AI invents more effective flu vaccine in world first, Adelaide researchers say
A “turbocharged” flu vaccine created by a computer with artificial intelligence in South Australia is set to be trialled in the United States.
Flinders University Professor Nikolai Petrovsky has told the ABC the computer running a program called Sam invented the new drug on its own, in what he claimed was a world first.
“It [Sam] has theoretical ability to acquire knowledge and then make new ideas,” Professor Petrovsky said.
“Obviously you have to train it or teach it.
“We took existing drugs that we know work, we took examples of drugs that don’t work or have failed.
“We essentially showed all of that to the AI program called Sam and then Sam came up with its own suggestion of what might be an effective adjuvant, which we then took and tested, and sure enough, it worked.”
Professor Petrovsky said a 12-month clinical trial of the vaccine was about to get underway in the US.
“Essentially, we have developed a technology that when added to existing flu vaccines makes them more effective,” he said.
Each year’s regular flu vaccine is an inoculation against four strains of the virus.
The chosen strains are decided by the World Health Organisation, according to which ones were prevalent in the previous northern or southern hemisphere flu seasons.
This year’s Australian vaccine for people aged over 65 contains a component in it which boosts their immune system.

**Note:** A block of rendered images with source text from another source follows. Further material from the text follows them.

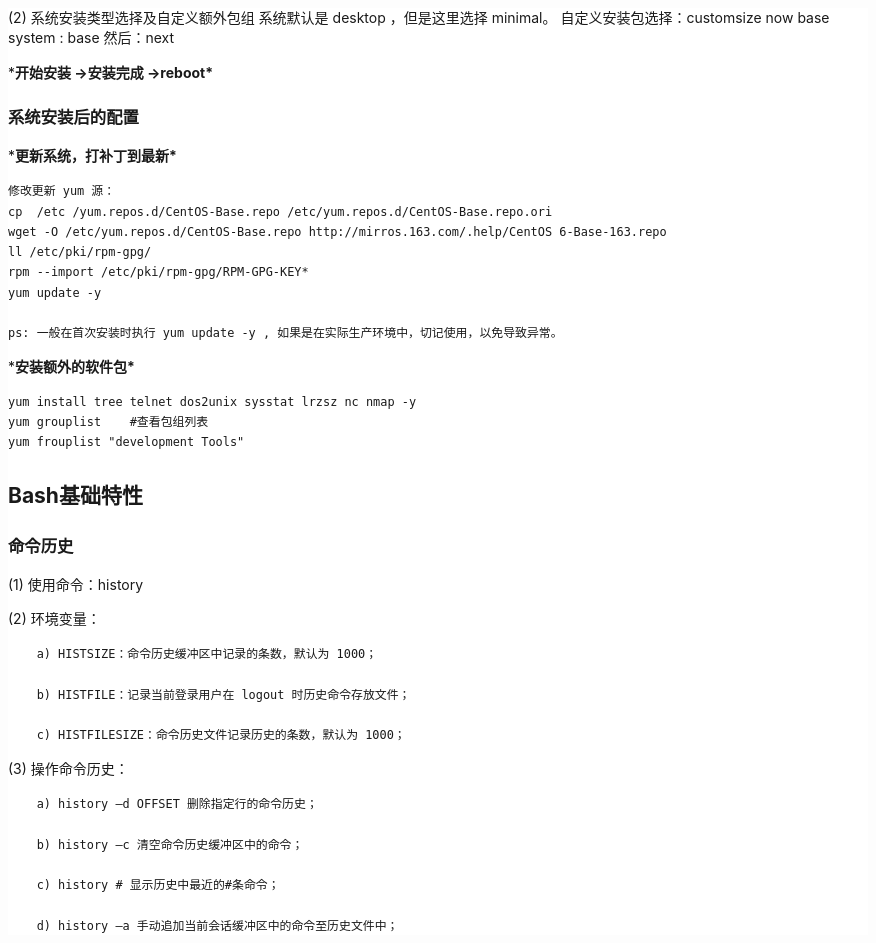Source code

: (2) 系统安装类型选择及自定义额外包组 系统默认是 desktop ，但是这里选择 minimal。 自定义安装包选择：customsize now base system : base 然后：next

***开始安装 ->安装完成 ->reboot\***

### 系统安装后的配置

***更新系统，打补丁到最新\***

```
修改更新 yum 源：
cp  /etc /yum.repos.d/CentOS-Base.repo /etc/yum.repos.d/CentOS-Base.repo.ori
wget -O /etc/yum.repos.d/CentOS-Base.repo http://mirros.163.com/.help/CentOS 6-Base-163.repo
ll /etc/pki/rpm-gpg/
rpm --import /etc/pki/rpm-gpg/RPM-GPG-KEY*
yum update -y

ps: 一般在首次安装时执行 yum update -y , 如果是在实际生产环境中，切记使用，以免导致异常。
```

***安装额外的软件包\***

```
yum install tree telnet dos2unix sysstat lrzsz nc nmap -y
yum grouplist    #查看包组列表
yum frouplist "development Tools"
```

## Bash基础特性

### 命令历史

(1) 使用命令：history

(2) 环境变量：

```
    a) HISTSIZE：命令历史缓冲区中记录的条数，默认为 1000；

    b) HISTFILE：记录当前登录用户在 logout 时历史命令存放文件；

    c) HISTFILESIZE：命令历史文件记录历史的条数，默认为 1000；
```

(3) 操作命令历史：

```
    a) history –d OFFSET 删除指定行的命令历史；

    b) history –c 清空命令历史缓冲区中的命令；

    c) history # 显示历史中最近的#条命令；

    d) history –a 手动追加当前会话缓冲区中的命令至历史文件中；
```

Early and bad start to flu season
It comes amid an unusually early start to the flu season in Australia, which has seen 116,000 cases recorded and claimed more than 220 lives this year.
Australian chief medical officer Professor Brendan Murphy said this year’s season began in summer.
“We had a very low flu season last year, then a high what we call ‘inter-seasonal flu’ during summer, which has then morphed into an early flu season, which is really the earliest we’ve ever seen,” Professor Murphy said.
“What we don’t know is whether this season will fade out early and not be a very big season, or whether it’ll continue at its current level with another strain becoming predominant.
“It’s very hard to predict.”
Professor Murphy said he was unaware of the Flinders University program, but he welcomed the development.
“The complexity of drug and receptor interactions is so huge that’s it’s very definitely enhanced by IT systems and AI systems,” he said.
“So I think in general principles, it’s a very promising area to look at.”